An international agreement against the plastic epidemic is expected to be in place next year. However, there has been little progress in a week-long summit meeting.
NAIROBI afp | The Negotiations for an international agreement to curb plastic waste ended on Sunday without agreement on key points. At the week-long talks at the headquarters of the UN Environment Program (UNEP) in the Kenyan capital Nairobi The representatives of the oil producing countries Iran, Saudi Arabia and Russia in particular opposed thisto encourage a reduction in plastic production.
Around 60 countries, however, had called for a treaty in which certain plastic products would be removed from the market through bans – and which would contain rules to limit plastic consumption.
In addition, clear differences of opinion became apparent on the question of whether the contractual provisions should be legally binding or merely have the character of voluntary commitments.
According to information from negotiating circles, Iran, Saudi Arabia, Russia and a small number of other oil-producing countries prevented progress in the negotiations through a large number of new proposals. As a result, the text of the contract grew massively and the processing of the individual points was slowed down considerably.
Plastic production has doubled in 20 years
Representatives from more than 170 countries met in Nairobi to negotiate the inclusion of concrete measures in a globally binding agreement to end plastic pollution. A draft text published in September was discussed for the first time.
It was the third of five rounds of negotiations. Last year, 175 nations committed to a legally binding UN agreement against the Plastic pollution of the environment and oceans to agree.
The non-governmental organization Gaia accused UNEP of having enabled a minority of states to block the negotiations through its conduct of negotiations in Nairobi.
The German section of the environmental protection organization WWF also expressed disappointment. So little was achieved at the meeting in Nairobi that it was “hardly worth it,” explained WWF representative Florian Titze. However, an agreement is still possible by 2025, and the federal government must “take every opportunity for further progress” to achieve this.
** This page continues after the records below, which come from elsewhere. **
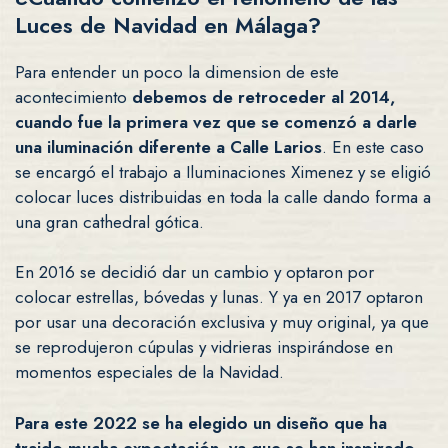
Luces de Navidad en Málaga?
Para entender un poco la dimension de este
acontecimiento
debemos de retroceder al 2014,
cuando fue la primera vez que se comenzó a darle
una iluminación diferente a Calle Larios
. En este caso
se encargó el trabajo a Iluminaciones Ximenez y se eligió
colocar luces distribuidas en toda la calle dando forma a
una gran cathedral gótica.
En 2016 se decidió dar un cambio y optaron por
colocar estrellas, bóvedas y lunas. Y ya en 2017 optaron
por usar una decoración exclusiva y muy original, ya que
se reprodujeron cúpulas y vidrieras inspirándose en
momentos especiales de la Navidad.
Para este 2022 se ha elegido un diseño que ha
traido mucha expectación, ya que se han inspirado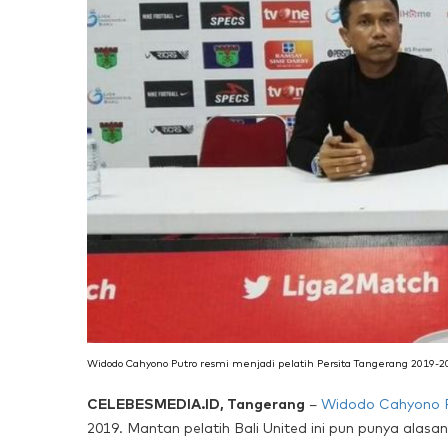
Widodo Cahyono Putro resmi menjadi pelatih Persita Tangerang 2019-202
CELEBESMEDIA.ID, Tangerang
–
Widodo Cahyono 
2019. Mantan pelatih Bali United ini pun punya alasan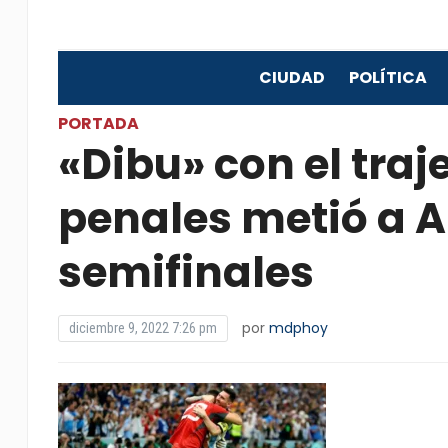
CIUDAD
POLÍTICA
PORTADA
«Dibu» con el traj
penales metió a A
semifinales
por
mdphoy
diciembre 9, 2022 7:26 pm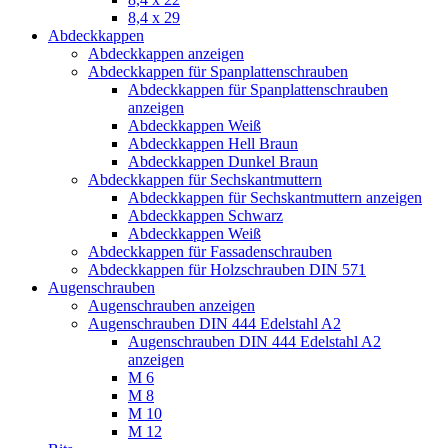
8,4 x 29
Abdeckkappen
Abdeckkappen anzeigen
Abdeckkappen für Spanplattenschrauben
Abdeckkappen für Spanplattenschrauben
anzeigen
Abdeckkappen Weiß
Abdeckkappen Hell Braun
Abdeckkappen Dunkel Braun
Abdeckkappen für Sechskantmuttern
Abdeckkappen für Sechskantmuttern anzeigen
Abdeckkappen Schwarz
Abdeckkappen Weiß
Abdeckkappen für Fassadenschrauben
Abdeckkappen für Holzschrauben DIN 571
Augenschrauben
Augenschrauben anzeigen
Augenschrauben DIN 444 Edelstahl A2
Augenschrauben DIN 444 Edelstahl A2
anzeigen
M 6
M 8
M 10
M 12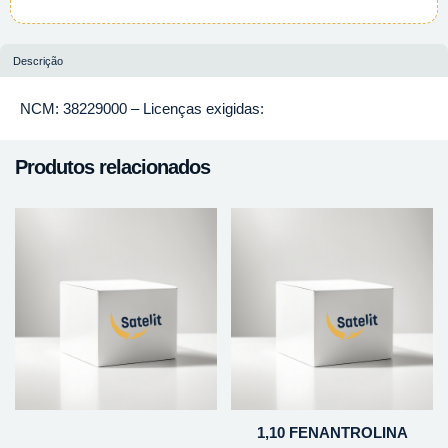
Descrição
NCM: 38229000 – Licenças exigidas:
Produtos relacionados
1,10 FENANTROLINA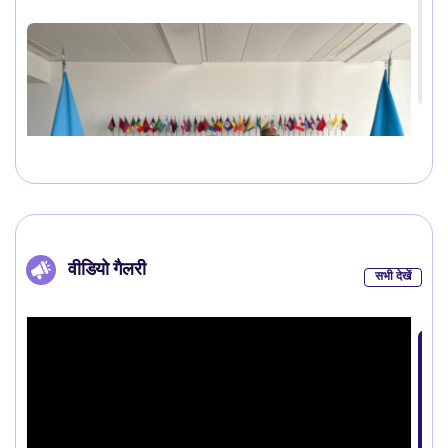
वीडियो गैलरी
सभी देखें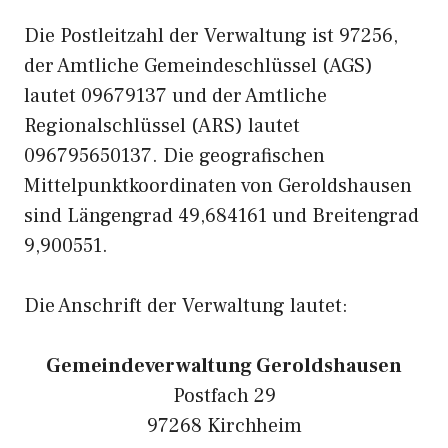
Die Postleitzahl der Verwaltung ist 97256,
der Amtliche Gemeindeschlüssel (AGS)
lautet 09679137 und der Amtliche
Regionalschlüssel (ARS) lautet
096795650137. Die geografischen
Mittelpunktkoordinaten von Geroldshausen
sind Längengrad 49,684161 und Breitengrad
9,900551.
Die Anschrift der Verwaltung lautet:
Gemeindeverwaltung Geroldshausen
Postfach 29
97268 Kirchheim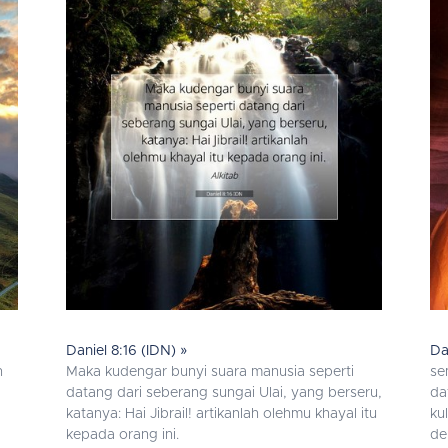
Daniel 8:16 (IDN) »
Da
n
Maka kudengar bunyi suara manusia seperti
se
datang dari seberang sungai Ulai, yang berseru,
da
katanya: Hai Jibrail! artikanlah olehmu khayal itu
ku
kepada orang ini.
de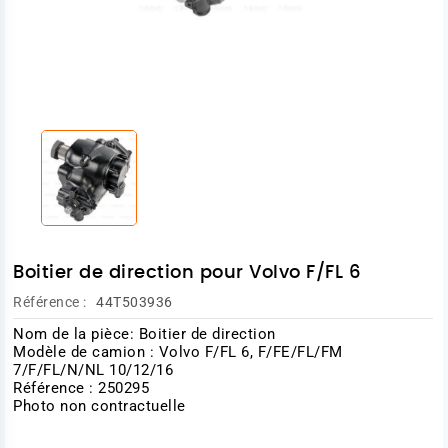
Boitier de direction pour Volvo F/FL 6
Référence :
44T503936
Nom de la pièce: Boitier de direction
Modèle de camion : Volvo F/FL 6, F/FE/FL/FM
7/F/FL/N/NL 10/12/16
Référence : 250295
Photo non contractuelle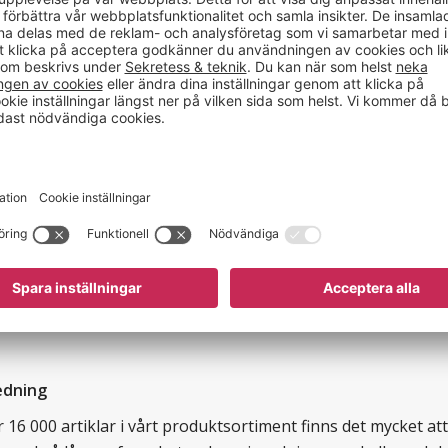
Specifikationer
Visir till skydds
l Plasma-hjälmar. Fästen
Färg
Material
edning
16 000 artiklar i vårt produktsortiment finns det mycket att v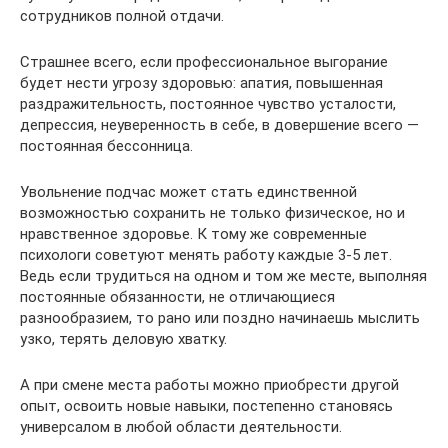
сотрудников полной отдачи.
Страшнее всего, если профессиональное выгорание
будет нести угрозу здоровью: апатия, повышенная
раздражительность, постоянное чувство усталости,
депрессия, неуверенность в себе, в довершение всего —
постоянная бессонница.
Увольнение подчас может стать единственной
возможностью сохранить не только физическое, но и
нравственное здоровье. К тому же современные
психологи советуют менять работу каждые 3-5 лет.
Ведь если трудиться на одном и том же месте, выполняя
постоянные обязанности, не отличающиеся
разнообразием, то рано или поздно начинаешь мыслить
узко, терять деловую хватку.
А при смене места работы можно приобрести другой
опыт, освоить новые навыки, постепенно становясь
универсалом в любой области деятельности.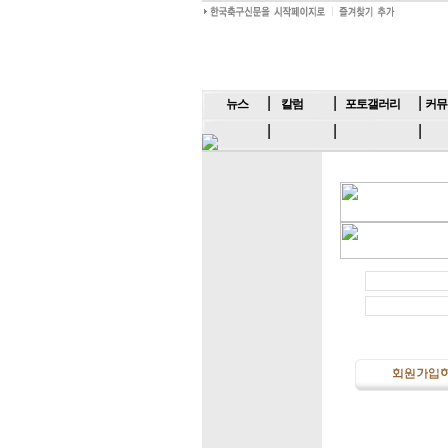
뉴스
칼럼
포토갤러리
커뮤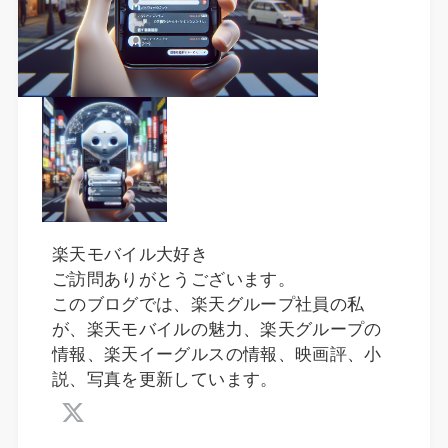
楽天モバイル大好き
ご訪問ありがとうございます。
このブログでは、楽天グループ社員の私
が、楽天モバイルの魅力、楽天グループの
情報、楽天イーグルスの情報、映画評、小
説、写真を更新しています。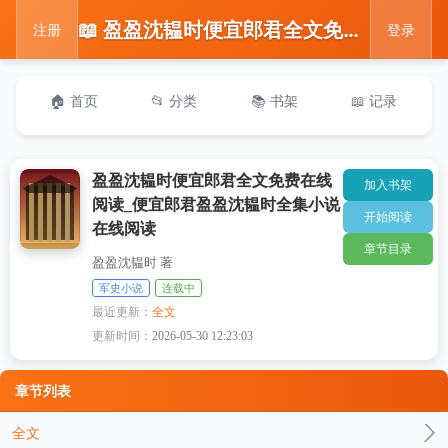
📖 盈盈沈韫时便宜郎君全文免费在线阅读_便宜郎君盈盈沈韫时全集小说在线阅读
注册
登录
🏠 首页
📂 分类
📚 书架
📖 记录
盈盈沈韫时便宜郎君全文免费在线
加入书架
阅读_便宜郎君盈盈沈韫时全集小说
开始阅读
在线阅读
章节目录
盈盈沈韫时 著
军史小说
连载中
最近更新：
全文
更新时间：
2026-05-30 12:23:03
章节列表
全文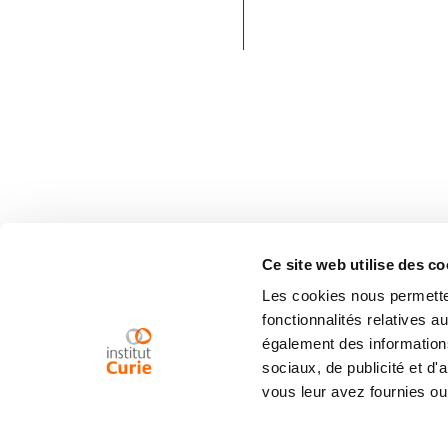
Ce site web utilise des co
Les cookies nous permetten
fonctionnalités relatives 
également des informations
sociaux, de publicité et d
vous leur avez fournies ou 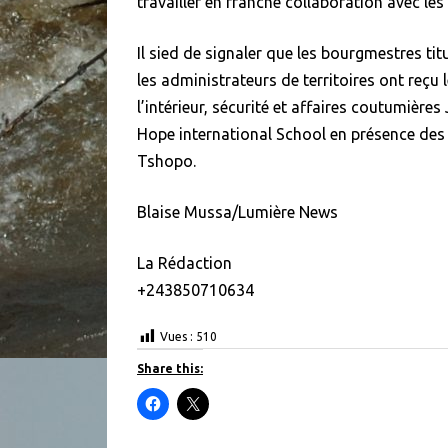
travailler en franche collaboration avec les 
Il sied de signaler que les bourgmestres ti
les administrateurs de territoires ont reçu 
l’intérieur, sécurité et affaires coutumièr
Hope international School en présence des a
Tshopo.
Blaise Mussa/Lumière News
La Rédaction
+243850710634
Vues :
510
Share this:
C
C
l
l
i
i
c
c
“Western” progress in dealing with plastic waste
The UNEP itself expressed confidence. “Substantial” progress has been made in dealing with plastic waste, the organization said. The international chemical industry association ICCA said that the negotiations had improved an “inadequate” draft and that the current draft text took much greater account of the “range of ideas”.
The last two rounds of negotiations for an agreement on dealing with plastic waste are scheduled for next year: the first in April 2024, the second in South Korea in November of the same year.
Global plastic production has doubled in the past 20 years. Millions of tons of plastic end up in the environment and the ocean, often in the form of microscopic particles. This so-called microplastic can not only get into the digestive tract, but also into the bloodstream of living beings.